Поставленная задача 1:
Перепиши из заметки о «Благоволительницах» отрывок от слов «Нацисты и интеллигенты 7» до слов «потом на него настучать.» включительно.
Поставленная задача 2:
Назови все страны и регионы, где, согласно заметке о «Благоволительницах», о фашизме и холокосте говорят уже лет семьдесят с лишком.
Поставленная задача 3:
Пожалуйста, допиши следующую часть заметки о «Благоволительницах», начиная сразу после её последнего предложения.

Отрывок:
==*==

Нацисты и интеллигенты / Блог Константина Крылова на «Спутнике и Погроме»
БЛОГ К.А.КРЫЛОВА
Только на «Спутнике и Погроме»
Крылов, Константин Анатольевич —  русский философ, писатель, публицист и общественный деятель.
Нацисты и интеллигенты 7 августа 2017 года

В ожидании Штирлица. Заметки на полях книги Дж. Литтела «Благоволительницы»

Поговорим о фашизме и холокосте.

Ну да, я понимаю, что у всякого более-менее культурного человека такое предложение может вызвать только две реакции — скуку или настороженность. О фашизме и холокосте в США, Европе (а теперь и в РФ) говорят уже лет семьдесят с лишком, и всё никак не наговорятся. С другой стороны, поскольку слова «фашизм» и «холокост» стали универсальной стигмой (в значении «ужасающего зла, лишённого всяких оснований, сочувствие которому можно приписать кому угодно»), то разговоры об этом всегда могут вырулить на обвинение: не сочувствует ли человек «фашизму», не зигует ли под одеялом. Чтобы потом на него настучать.

==*==

Записи набора данных:
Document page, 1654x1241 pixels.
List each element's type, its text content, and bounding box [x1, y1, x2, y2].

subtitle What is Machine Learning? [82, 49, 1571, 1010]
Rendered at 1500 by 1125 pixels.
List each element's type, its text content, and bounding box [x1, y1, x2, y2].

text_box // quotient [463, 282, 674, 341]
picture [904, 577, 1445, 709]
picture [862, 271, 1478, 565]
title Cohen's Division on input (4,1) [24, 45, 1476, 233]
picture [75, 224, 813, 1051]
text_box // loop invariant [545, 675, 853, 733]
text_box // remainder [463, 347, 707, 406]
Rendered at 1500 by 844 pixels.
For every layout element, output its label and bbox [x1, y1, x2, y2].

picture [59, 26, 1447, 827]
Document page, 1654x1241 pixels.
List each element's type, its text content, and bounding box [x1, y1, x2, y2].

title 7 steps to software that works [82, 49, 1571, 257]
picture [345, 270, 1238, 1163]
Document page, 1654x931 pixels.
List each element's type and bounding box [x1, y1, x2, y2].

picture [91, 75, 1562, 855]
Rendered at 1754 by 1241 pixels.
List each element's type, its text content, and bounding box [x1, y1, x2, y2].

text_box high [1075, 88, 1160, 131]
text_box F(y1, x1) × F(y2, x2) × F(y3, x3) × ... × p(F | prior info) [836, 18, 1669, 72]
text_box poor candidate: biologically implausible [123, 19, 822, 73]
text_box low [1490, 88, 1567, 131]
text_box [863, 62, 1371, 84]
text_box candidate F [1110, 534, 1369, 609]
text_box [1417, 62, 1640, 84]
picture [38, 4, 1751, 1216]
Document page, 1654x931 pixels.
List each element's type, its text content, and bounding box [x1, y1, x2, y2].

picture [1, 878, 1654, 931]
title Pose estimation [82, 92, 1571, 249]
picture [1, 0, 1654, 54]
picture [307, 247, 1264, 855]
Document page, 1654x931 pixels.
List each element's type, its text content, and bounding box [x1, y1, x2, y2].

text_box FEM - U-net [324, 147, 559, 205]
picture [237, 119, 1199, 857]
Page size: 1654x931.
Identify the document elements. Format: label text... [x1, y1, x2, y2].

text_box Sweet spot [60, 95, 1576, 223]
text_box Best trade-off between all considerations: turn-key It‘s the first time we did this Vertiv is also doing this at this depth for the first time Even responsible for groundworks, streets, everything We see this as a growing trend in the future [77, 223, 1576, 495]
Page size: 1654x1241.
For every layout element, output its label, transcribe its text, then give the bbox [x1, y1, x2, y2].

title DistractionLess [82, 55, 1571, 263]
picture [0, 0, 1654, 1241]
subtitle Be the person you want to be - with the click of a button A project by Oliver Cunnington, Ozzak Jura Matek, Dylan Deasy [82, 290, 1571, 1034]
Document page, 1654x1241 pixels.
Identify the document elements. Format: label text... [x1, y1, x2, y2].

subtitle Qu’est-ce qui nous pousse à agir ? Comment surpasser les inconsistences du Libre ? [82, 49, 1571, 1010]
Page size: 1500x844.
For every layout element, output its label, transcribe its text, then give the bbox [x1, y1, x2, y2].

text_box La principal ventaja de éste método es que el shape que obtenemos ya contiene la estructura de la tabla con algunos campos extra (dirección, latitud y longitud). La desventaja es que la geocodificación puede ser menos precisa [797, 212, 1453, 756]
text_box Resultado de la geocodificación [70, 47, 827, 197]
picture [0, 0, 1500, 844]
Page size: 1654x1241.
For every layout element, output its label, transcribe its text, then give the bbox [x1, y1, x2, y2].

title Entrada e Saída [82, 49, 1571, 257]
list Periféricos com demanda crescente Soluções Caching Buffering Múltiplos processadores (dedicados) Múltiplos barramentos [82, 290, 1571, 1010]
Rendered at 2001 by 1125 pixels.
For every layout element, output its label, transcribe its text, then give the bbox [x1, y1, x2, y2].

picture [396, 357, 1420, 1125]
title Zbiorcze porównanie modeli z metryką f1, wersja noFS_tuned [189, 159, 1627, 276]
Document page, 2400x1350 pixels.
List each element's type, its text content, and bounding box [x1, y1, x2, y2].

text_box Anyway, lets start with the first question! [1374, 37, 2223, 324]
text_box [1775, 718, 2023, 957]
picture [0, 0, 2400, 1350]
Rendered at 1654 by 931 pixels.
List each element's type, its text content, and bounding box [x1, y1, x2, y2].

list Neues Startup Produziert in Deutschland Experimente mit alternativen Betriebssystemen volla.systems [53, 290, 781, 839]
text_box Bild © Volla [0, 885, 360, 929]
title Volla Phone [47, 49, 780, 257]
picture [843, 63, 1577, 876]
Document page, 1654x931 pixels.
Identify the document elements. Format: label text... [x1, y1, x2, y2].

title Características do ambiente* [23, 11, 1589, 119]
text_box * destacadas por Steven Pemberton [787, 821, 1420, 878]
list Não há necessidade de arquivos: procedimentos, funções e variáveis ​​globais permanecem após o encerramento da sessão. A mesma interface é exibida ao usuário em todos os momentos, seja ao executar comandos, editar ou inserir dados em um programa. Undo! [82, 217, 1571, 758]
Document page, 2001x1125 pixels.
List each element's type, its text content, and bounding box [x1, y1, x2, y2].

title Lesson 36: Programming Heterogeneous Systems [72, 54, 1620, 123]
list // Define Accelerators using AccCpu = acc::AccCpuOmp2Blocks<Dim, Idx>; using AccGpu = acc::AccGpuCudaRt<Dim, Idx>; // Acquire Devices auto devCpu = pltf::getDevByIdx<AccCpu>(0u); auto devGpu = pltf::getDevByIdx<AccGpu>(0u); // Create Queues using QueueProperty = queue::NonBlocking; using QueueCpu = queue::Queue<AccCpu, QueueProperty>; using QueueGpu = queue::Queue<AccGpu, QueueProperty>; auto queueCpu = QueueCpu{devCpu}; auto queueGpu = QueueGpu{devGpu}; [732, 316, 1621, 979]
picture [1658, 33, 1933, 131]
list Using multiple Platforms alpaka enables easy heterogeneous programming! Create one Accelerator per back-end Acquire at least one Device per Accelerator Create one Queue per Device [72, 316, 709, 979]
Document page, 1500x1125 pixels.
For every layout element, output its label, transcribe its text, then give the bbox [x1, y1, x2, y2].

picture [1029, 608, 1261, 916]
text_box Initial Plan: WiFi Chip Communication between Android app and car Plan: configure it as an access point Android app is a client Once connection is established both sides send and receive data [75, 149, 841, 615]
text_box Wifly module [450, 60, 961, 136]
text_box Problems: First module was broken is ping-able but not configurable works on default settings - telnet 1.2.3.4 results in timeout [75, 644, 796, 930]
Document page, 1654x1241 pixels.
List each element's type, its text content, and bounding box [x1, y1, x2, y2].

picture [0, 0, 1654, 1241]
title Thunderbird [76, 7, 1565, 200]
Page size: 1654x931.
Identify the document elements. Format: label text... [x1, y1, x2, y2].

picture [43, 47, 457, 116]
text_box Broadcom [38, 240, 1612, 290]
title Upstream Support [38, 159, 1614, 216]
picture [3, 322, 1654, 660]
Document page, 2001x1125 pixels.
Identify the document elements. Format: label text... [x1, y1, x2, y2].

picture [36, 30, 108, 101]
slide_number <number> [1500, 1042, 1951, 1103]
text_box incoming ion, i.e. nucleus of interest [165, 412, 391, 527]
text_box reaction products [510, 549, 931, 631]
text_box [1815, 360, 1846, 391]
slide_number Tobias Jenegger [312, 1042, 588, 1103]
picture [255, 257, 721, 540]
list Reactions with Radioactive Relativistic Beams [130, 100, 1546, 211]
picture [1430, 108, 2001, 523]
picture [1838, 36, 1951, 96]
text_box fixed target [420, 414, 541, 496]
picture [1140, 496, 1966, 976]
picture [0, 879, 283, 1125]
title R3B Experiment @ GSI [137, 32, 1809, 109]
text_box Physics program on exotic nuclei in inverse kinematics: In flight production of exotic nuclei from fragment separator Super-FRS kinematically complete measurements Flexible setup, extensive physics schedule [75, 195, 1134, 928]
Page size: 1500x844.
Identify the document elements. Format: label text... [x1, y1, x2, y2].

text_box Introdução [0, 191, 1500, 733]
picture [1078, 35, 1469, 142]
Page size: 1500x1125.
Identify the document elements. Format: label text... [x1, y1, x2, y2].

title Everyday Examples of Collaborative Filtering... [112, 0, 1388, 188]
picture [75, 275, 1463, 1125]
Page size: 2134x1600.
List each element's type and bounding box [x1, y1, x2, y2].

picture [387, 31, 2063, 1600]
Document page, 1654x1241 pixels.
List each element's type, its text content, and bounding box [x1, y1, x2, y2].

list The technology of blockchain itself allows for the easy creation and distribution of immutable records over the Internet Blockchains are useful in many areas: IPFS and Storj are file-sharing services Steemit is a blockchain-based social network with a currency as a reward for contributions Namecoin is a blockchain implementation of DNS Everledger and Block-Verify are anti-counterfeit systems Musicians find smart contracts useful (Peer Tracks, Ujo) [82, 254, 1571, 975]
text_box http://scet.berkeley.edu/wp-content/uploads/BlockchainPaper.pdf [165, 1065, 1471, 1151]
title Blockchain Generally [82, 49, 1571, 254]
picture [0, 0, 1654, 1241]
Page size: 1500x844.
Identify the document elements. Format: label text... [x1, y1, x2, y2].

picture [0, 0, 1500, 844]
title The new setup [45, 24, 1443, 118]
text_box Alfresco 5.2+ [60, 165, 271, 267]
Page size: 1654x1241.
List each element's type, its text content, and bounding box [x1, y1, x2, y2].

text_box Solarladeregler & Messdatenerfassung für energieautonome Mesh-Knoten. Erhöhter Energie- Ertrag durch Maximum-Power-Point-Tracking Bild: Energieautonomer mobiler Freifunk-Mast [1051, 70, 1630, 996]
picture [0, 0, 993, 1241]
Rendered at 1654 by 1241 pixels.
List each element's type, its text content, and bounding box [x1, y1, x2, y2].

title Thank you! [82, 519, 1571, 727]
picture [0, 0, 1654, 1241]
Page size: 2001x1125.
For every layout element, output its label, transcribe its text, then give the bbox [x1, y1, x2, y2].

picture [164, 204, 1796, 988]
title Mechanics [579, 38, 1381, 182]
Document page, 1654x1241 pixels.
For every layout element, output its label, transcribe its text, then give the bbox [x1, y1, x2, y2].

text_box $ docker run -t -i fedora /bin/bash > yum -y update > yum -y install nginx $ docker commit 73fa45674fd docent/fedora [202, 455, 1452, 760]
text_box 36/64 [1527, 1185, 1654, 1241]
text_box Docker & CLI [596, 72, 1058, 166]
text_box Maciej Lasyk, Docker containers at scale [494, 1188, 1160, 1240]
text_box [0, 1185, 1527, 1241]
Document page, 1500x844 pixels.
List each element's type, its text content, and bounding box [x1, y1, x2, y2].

==*==

Итоговый ответ 1:
Нацисты и интеллигенты 7 августа 2017 года

В ожидании Штирлица. Заметки на полях книги Дж. Литтела «Благоволительницы»

Поговорим о фашизме и холокосте.

Ну да, я понимаю, что у всякого более-менее культурного человека такое предложение может вызвать только две реакции — скуку или настороженность. О фашизме и холокосте в США, Европе (а теперь и в РФ) говорят уже лет семьдесят с лишком, и всё никак не наговорятся. С другой стороны, поскольку слова «фашизм» и «холокост» стали универсальной стигмой (в значении «ужасающего зла, лишённого всяких оснований, сочувствие которому можно приписать кому угодно»), то разговоры об этом всегда могут вырулить на обвинение: не сочувствует ли человек «фашизму», не зигует ли под одеялом. Чтобы потом на него настучать.

Итоговый ответ 2:
США, Европа, РФ

Итоговый ответ 3:
Однако стучать на меня как бы уже и поздно. А насчёт скуки — у меня есть законный повод. Я прочёл (поздно, но прочёл) относительно новую книжку на эту тему.

Я имею в виду девятисотстраничный роман Джонатана Литтела (Jonathan Littell, 1967) «Благоволительницы». Который показался мне небезынтересным и заслуживающим некоторого внимания.

Ну, книжка новая весьма относительно. Сам роман был написан десять лет назад и сразу же стал бестселлером. Автор солидно готовился: восемнадцать месяцев путешествовал по разным странам, включая Россию, читал документы, работал с архивами. Роман написан в 2001 году в зимней Москве, в отеле на Чистых Прудах: трудно представить себе более подходящее место.

За текст автор получил полагающееся количество премий, тиражи, внимание критиков, ну и тому подобного. Сейчас книгу перевели на 20, что-ли, языков. На русском она вышла в 2012-м. До более-менее массового читателя она дошла после стандартной восторженной истерики интеллектуалов — ой, какая прекрасно-ужасная книга, сверхшедевр, ужас-ужас и т. п. «Cочинение Литтелла не рекомендуется читать при жизни. Это лучше вообще не знать», — расчувствовался сам Захар Прилепин. Остальные и вовсе пали на колени, а то и распластались.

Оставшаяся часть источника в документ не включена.